*Work required:* Summarize the powerpc patch in two sentences.

*Supplied text:*
>> begin

Patch 1 applied to powerpc fixes, thanks.

https://git.kernel.org/powerpc/c/d0cf9b561ca97d5245bb9e0c4774b7

cheers
diff mbox series

Patch

diff --git a/arch/powerpc/platforms/powernv/npu-dma.c b/arch/powerpc/platforms/powernv/npu-dma.c
index 94801d8e7894..dc34662e9df9 100644
--- a/arch/powerpc/platforms/powernv/npu-dma.c
+++ b/arch/powerpc/platforms/powernv/npu-dma.c
@@ -40,6 +40,13 @@ 
 DEFINE_SPINLOCK(npu_context_lock);
 
 /*
+ * When an address shootdown range exceeds this threshold we invalidate the
+ * entire TLB on the GPU for the given PID rather than each specific address in
+ * the range.
+ */
+#define ATSD_THRESHOLD (2*1024*1024)
+
+/*
  * Other types of TCE cache invalidation are not functional in the
  * hardware.
  */
@@ -675,11 +682,19 @@  static void pnv_npu2_mn_invalidate_range(struct mmu_notifier *mn,
 	struct npu_context *npu_context = mn_to_npu_context(mn);
 	unsigned long address;
 
-	for (address = start; address < end; address += PAGE_SIZE)
-		mmio_invalidate(npu_context, 1, address, false);
+	if (end - start > ATSD_THRESHOLD) {
+		/*
+		 * Just invalidate the entire PID if the address range is too
+		 * large.
+		 */
+		mmio_invalidate(npu_context, 0, 0, true);
+	} else {
+		for (address = start; address < end; address += PAGE_SIZE)
+			mmio_invalidate(npu_context, 1, address, false);
 
-	/* Do the flush only on the final addess == end */
-	mmio_invalidate(npu_context, 1, address, true);
+		/* Do the flush only on the final addess == end */
+		mmio_invalidate(npu_context, 1, address, true);
+	}
 }
 
 static const struct mmu_notifier_ops nv_nmmu_notifier_ops = {

>> end

*Given material:*

>> begin

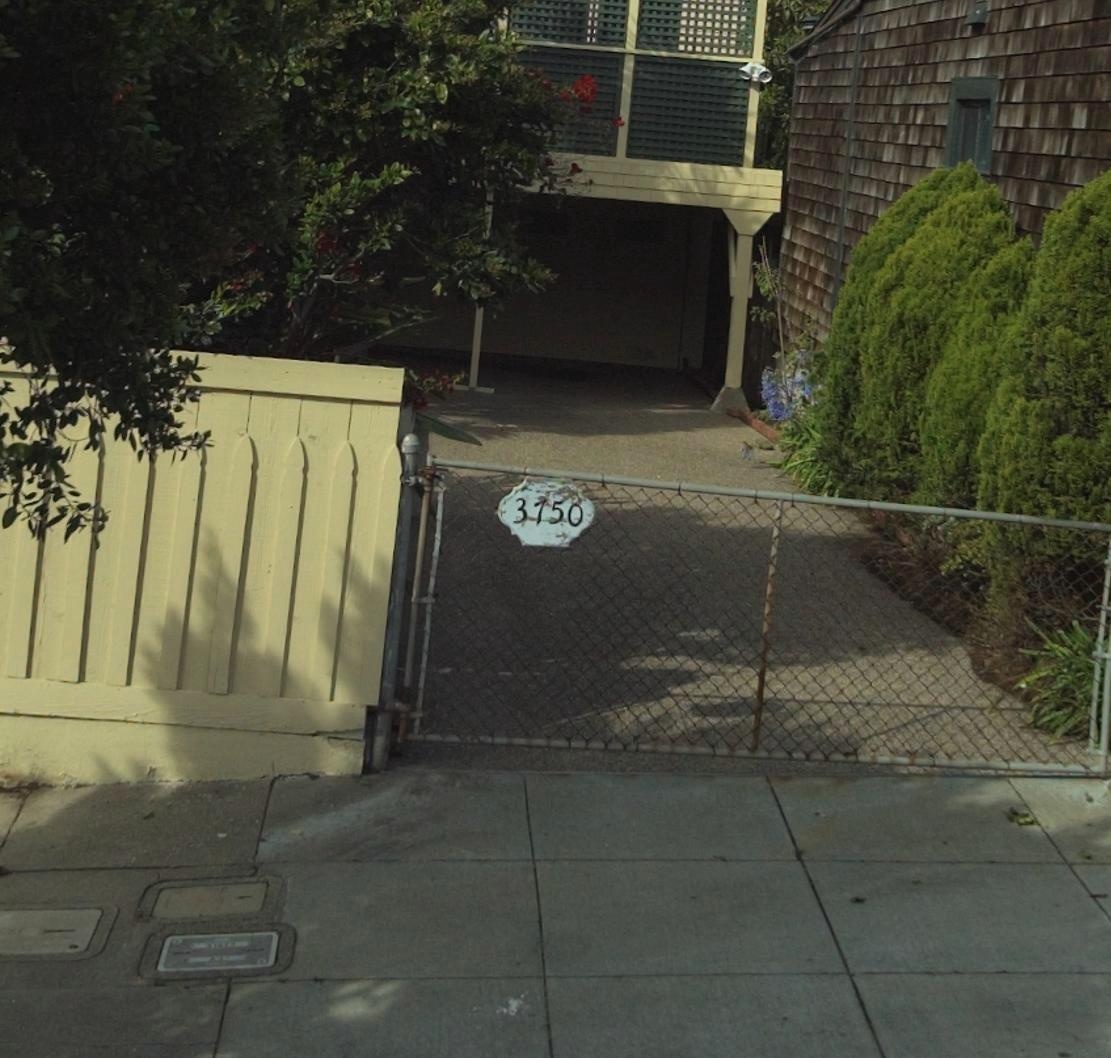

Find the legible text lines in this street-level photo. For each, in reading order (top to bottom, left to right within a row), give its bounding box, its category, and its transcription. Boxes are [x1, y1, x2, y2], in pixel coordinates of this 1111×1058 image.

[511, 496, 584, 527] StreetNumber: 3750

>> end

*Task solution:* Patch 1, which was applied to powerpc fixes, adds an ATSD_THRESHOLD of 2*1024*1024 to arch/powerpc/platforms/powernv/npu-dma.c. In pnv_npu2_mn_invalidate_range, a range larger than this threshold now invalidates the entire TLB on the GPU for the given PID, while smaller ranges are still invalidated page by page, with the flush done only on the final address.